Dataset content -
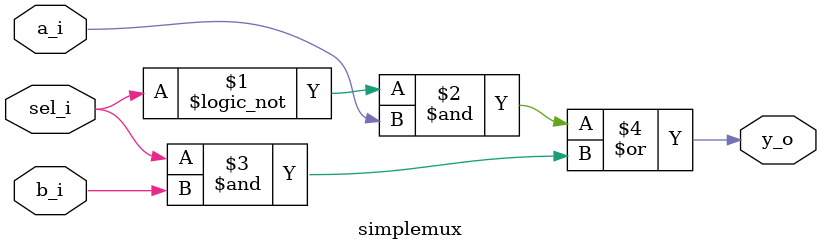
<source format=v>
module simplemux(a_i,b_i,sel_i,y_o);

  input a_i;
  input b_i;
  input sel_i;
  output y_o;

  assign y_o = (!sel_i & a_i) | (sel_i & b_i);

endmodule

</source>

Required action -
Produce a verbatim transcription of every line in the listing, images omitted.

Written solution -
<source format=v>
module simplemux(a_i,b_i,sel_i,y_o);

  input a_i;
  input b_i;
  input sel_i;
  output y_o;

  assign y_o = (!sel_i & a_i) | (sel_i & b_i);

endmodule

</source>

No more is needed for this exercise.